··· Document excerpt ···

# Deceased betta pictures.



## bryzy (Nov 3, 2012)

Everyone loves their fish. So when they leave to swim under the Rainbow Bridge u do everything u can to remember them. I'm doing drawings for FREE of your deceased bettas. I have about 20 slots open. Thanks.


----------



## madmonahan (Aug 26, 2012)

One of mine? How about venilla ice? Plenty of photos in my album! 

Great that your doing this!


----------



## bryzy (Nov 3, 2012)

Ok. Ill have him sometime around maybe 4:00


----------



## madmonahan (Aug 26, 2012)

Okay. Thank you!


----------



## bryzy (Nov 3, 2012)

Sorry. I'm SUPER SICK and can't find my special colors. Can u post a picture if him?


----------



## Little Leaf (Jul 7, 2012)

A-are you copying me? If you are, I don't mind ^.^'


----------



## bryzy (Nov 3, 2012)

Oh sorry! I didn't know!

··· Data supplied ···

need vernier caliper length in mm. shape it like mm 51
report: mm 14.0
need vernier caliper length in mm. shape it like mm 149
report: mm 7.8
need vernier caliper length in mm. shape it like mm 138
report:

···
··· Data supplied ···

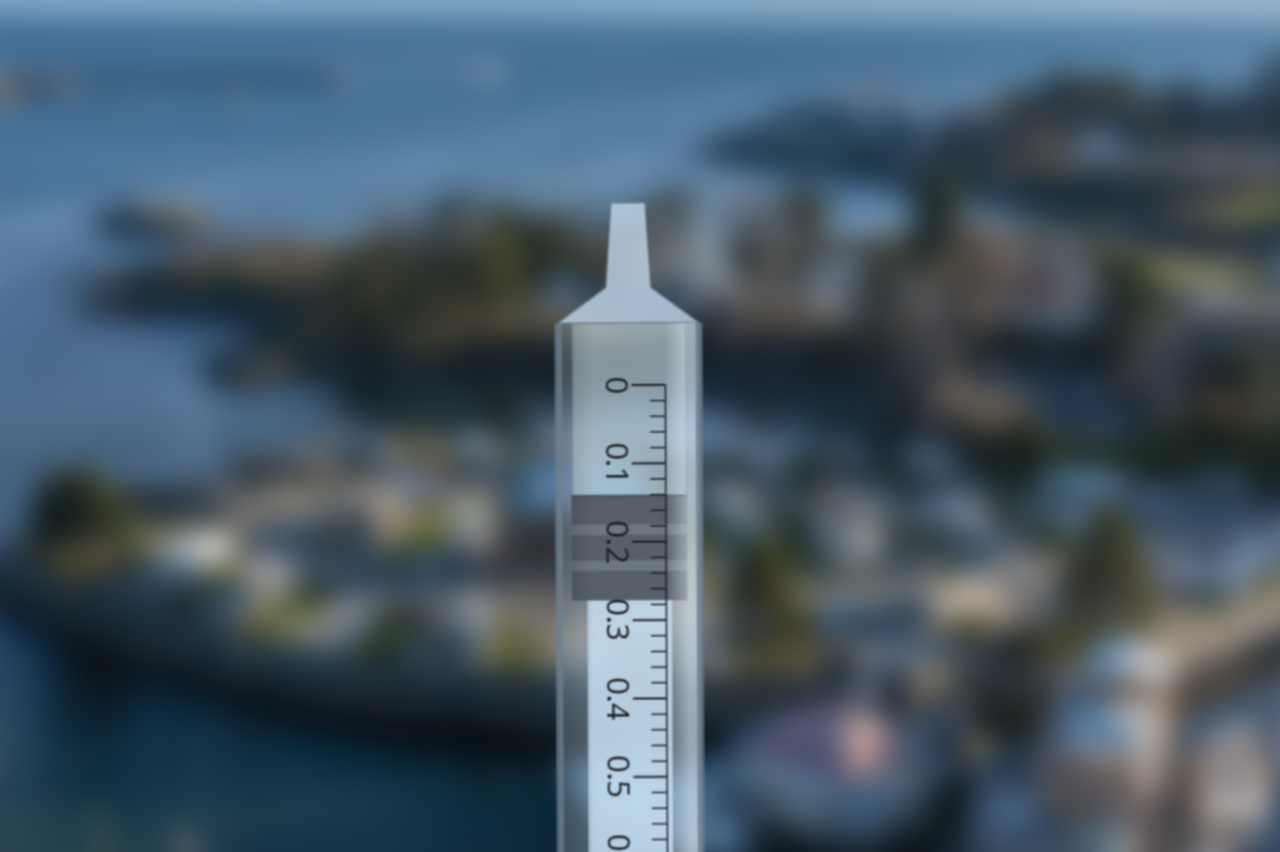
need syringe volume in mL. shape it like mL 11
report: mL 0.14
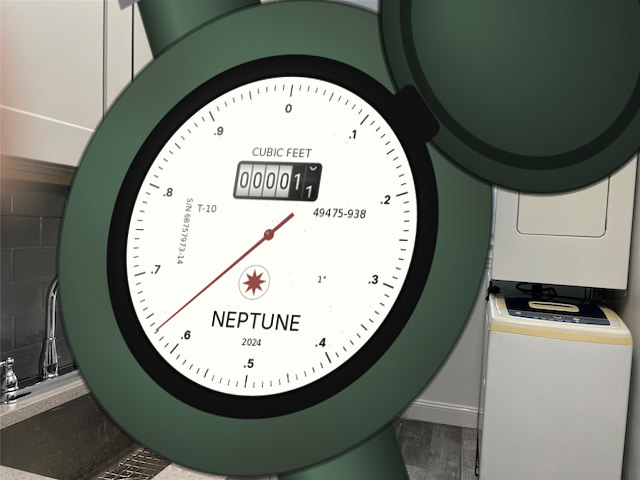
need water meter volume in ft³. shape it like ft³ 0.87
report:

···

▸ **Work instructions**:
1 – Turn the stretch of rows that opens with the line containing "need vernier caliper length in mm. shape it like mm 51" and closes with the line containing "report: mm 7.8" into a numbered list, leaving out any blank lines.
2 – Pick up the forum thread about free drawings of deceased bettas from where it stops.
The two blocks of rows were taken from different sources.

▸ **Outputs in order**:
1 –
1. need vernier caliper length in mm. shape it like mm 51
2. report: mm 14.0
3. need vernier caliper length in mm. shape it like mm 149
4. report: mm 7.8

2 –
----------



## madmonahan (Aug 26, 2012)

lol hope you feel better.


----------



## Kitty Whiskers (Sep 28, 2009)

Can you do one of my most favorite Bettas that has just went to the Rainbow Bridge? I miss her so much lately! 

Her name was Spectra


----------



## bryzy (Nov 3, 2012)

alright guys.... I will get your pics soon....I've been SUPER busy


----------



## Irishdancer (Apr 5, 2011)

I'd love a picture of Excalibur! I lost him suddenly last Summer.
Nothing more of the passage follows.